In recent months, I’ve read disappointing reports of communities throughout the Inside Passage being unable to obtain food and vital supplies. Having represented Hoonah, Angoon and Kake in the Legislature for many years, I found it surprising that these self-reliant communities were supposedly struggling so severely.
But after calling a few local friends, I learned the situation was far different than what some were representing. The people were not starving. Chartered barges have continued to deliver goods and supplies to Hoonah and Angoon; landing craft were quick to restore depleted grocery shelves. One friend told me they are gatherers and have been ready since November.
After the weather cleared, I visited these communities myself and was relieved to find they were doing fine given the circumstances. That said, the outpouring of support from Petersburg and elsewhere was greatly appreciated. The willingness to help each other shows how much things have changed during my 72 years in the Southeast.
Of course, most places in Alaska and the country are now facing supply issues because of the coronavirus, but these temporary stocking issues are unrelated to the ferry system.
None of this is to understate the importance of fixing the Alaska Marine Highway System. Earlier this year, I spent nine weeks cooped up in Juneau as ferry cancellations and weather-related flight delays prevented me from going home to Haines. And while I know our communities are home to many generations of skilled gatherers of both land and sea, I realize that ferry service is integral to modern life.
Thankfully, service is already being restored. The brand-new Tazlina is providing service to Angoon, Hoonah and upper Panhandle communities like Haines and Skagway with other ferries soon to follow. Emergency funding has been requested by the governor, and a work group is developing a detailed, long-term plan.
But it’s important to keep in mind that the marine highway’s problems built up over decades. Way back in 1963, I sailed with my future wife, Joyce Marie, aboard the very first ferry into Alaska (we were flown down for the inaugural voyage alongside Governor Egan and the Chilkat Dancers from Haines).
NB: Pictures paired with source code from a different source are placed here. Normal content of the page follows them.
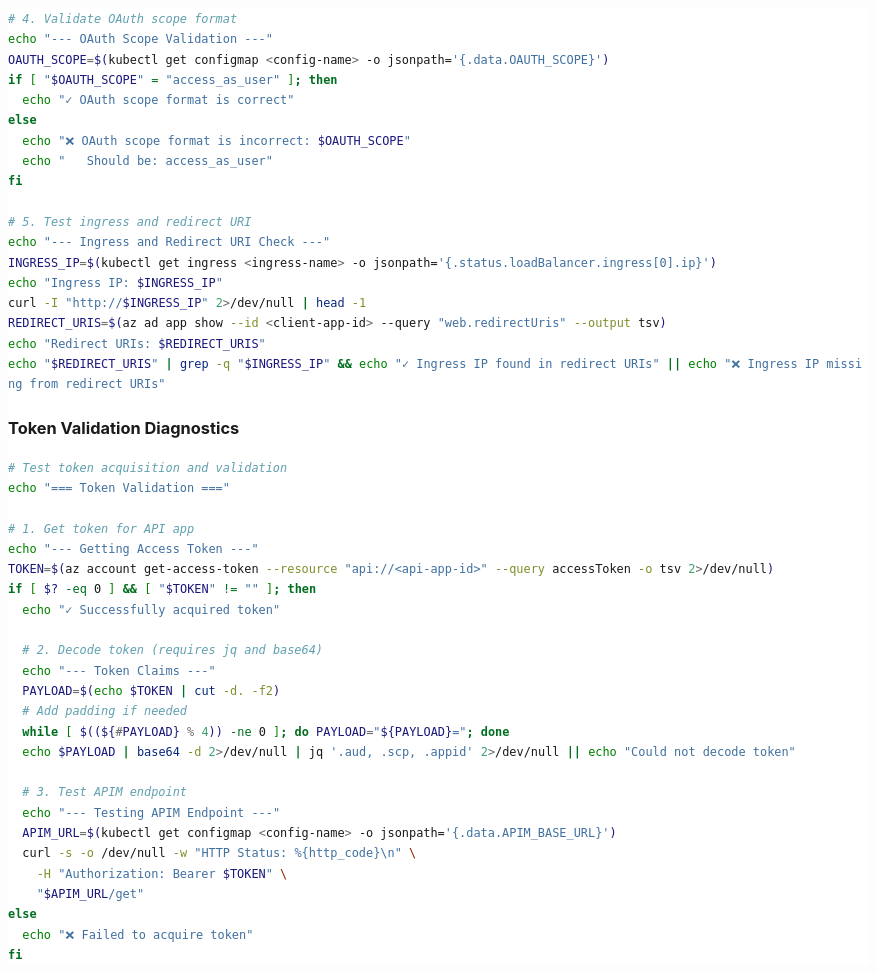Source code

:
 ```bash
# 4. Validate OAuth scope format
echo "--- OAuth Scope Validation ---"
OAUTH_SCOPE=$(kubectl get configmap <config-name> -o jsonpath='{.data.OAUTH_SCOPE}')
if [ "$OAUTH_SCOPE" = "access_as_user" ]; then
  echo "✓ OAuth scope format is correct"
else
  echo "❌ OAuth scope format is incorrect: $OAUTH_SCOPE"
  echo "   Should be: access_as_user"
fi

# 5. Test ingress and redirect URI
echo "--- Ingress and Redirect URI Check ---"
INGRESS_IP=$(kubectl get ingress <ingress-name> -o jsonpath='{.status.loadBalancer.ingress[0].ip}')
echo "Ingress IP: $INGRESS_IP"
curl -I "http://$INGRESS_IP" 2>/dev/null | head -1
REDIRECT_URIS=$(az ad app show --id <client-app-id> --query "web.redirectUris" --output tsv)
echo "Redirect URIs: $REDIRECT_URIS"
echo "$REDIRECT_URIS" | grep -q "$INGRESS_IP" && echo "✓ Ingress IP found in redirect URIs" || echo "❌ Ingress IP missing from redirect URIs"
```

### Token Validation Diagnostics

```bash
# Test token acquisition and validation
echo "=== Token Validation ==="

# 1. Get token for API app
echo "--- Getting Access Token ---"
TOKEN=$(az account get-access-token --resource "api://<api-app-id>" --query accessToken -o tsv 2>/dev/null)
if [ $? -eq 0 ] && [ "$TOKEN" != "" ]; then
  echo "✓ Successfully acquired token"
  
  # 2. Decode token (requires jq and base64)
  echo "--- Token Claims ---"
  PAYLOAD=$(echo $TOKEN | cut -d. -f2)
  # Add padding if needed
  while [ $((${#PAYLOAD} % 4)) -ne 0 ]; do PAYLOAD="${PAYLOAD}="; done
  echo $PAYLOAD | base64 -d 2>/dev/null | jq '.aud, .scp, .appid' 2>/dev/null || echo "Could not decode token"
  
  # 3. Test APIM endpoint
  echo "--- Testing APIM Endpoint ---"
  APIM_URL=$(kubectl get configmap <config-name> -o jsonpath='{.data.APIM_BASE_URL}')
  curl -s -o /dev/null -w "HTTP Status: %{http_code}\n" \
    -H "Authorization: Bearer $TOKEN" \
    "$APIM_URL/get"
else
  echo "❌ Failed to acquire token"
fi
```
That vessel, the Malaspina, remained in service until just a few months ago. The mechanical deterioration that placed it out of commission happened over many years. Likewise, the LeConte and Aurora, built in 1974 and 1977 respectively, suffer from years of rust damage.
Long-term planning has been equally problematic. Beginning in the 1970s, we stopped building boats for 21 years. When we did construct several aluminum ferries in the early 2000s, they were a bad fit for Alaskan waters. Clearly, we need to take a step back and develop a sustainable, thoughtful course for our ferry system.
Other troubles, like the breakdown of the Matanuska’s brand-new reduction gear and the bulkhead failure and electrical issues aboard the Tazlina, can only be chalked up to misfortune. As a commercial fisherman of some 50 years, I’ve seen firsthand how unexpected setbacks often occur at the worst of times. Fortunately, most folks I spoke with during my recent trip were boat people and understood these unpredictabilities.
Even this virus is working against us as worried shoppers clean out store shelves. But much like hoarding toilet paper is unlikely to slow the pandemic, spreading exaggerated information about impacted communities isn’t going to cure the marine highway. Everyone is hard at work on short-term fixes, and long-term solutions are on the way. We need to work together instead of blaming each other for a problem that’s nearly as old as our state.
My good friend Clay Koplin of Cordova said it best: “I want to be part of the solution, not the problem.”
• Bill Thomas is a lifelong Haines resident, a former state representative and currently serves as a special assistant to the governor representing the Southeast region.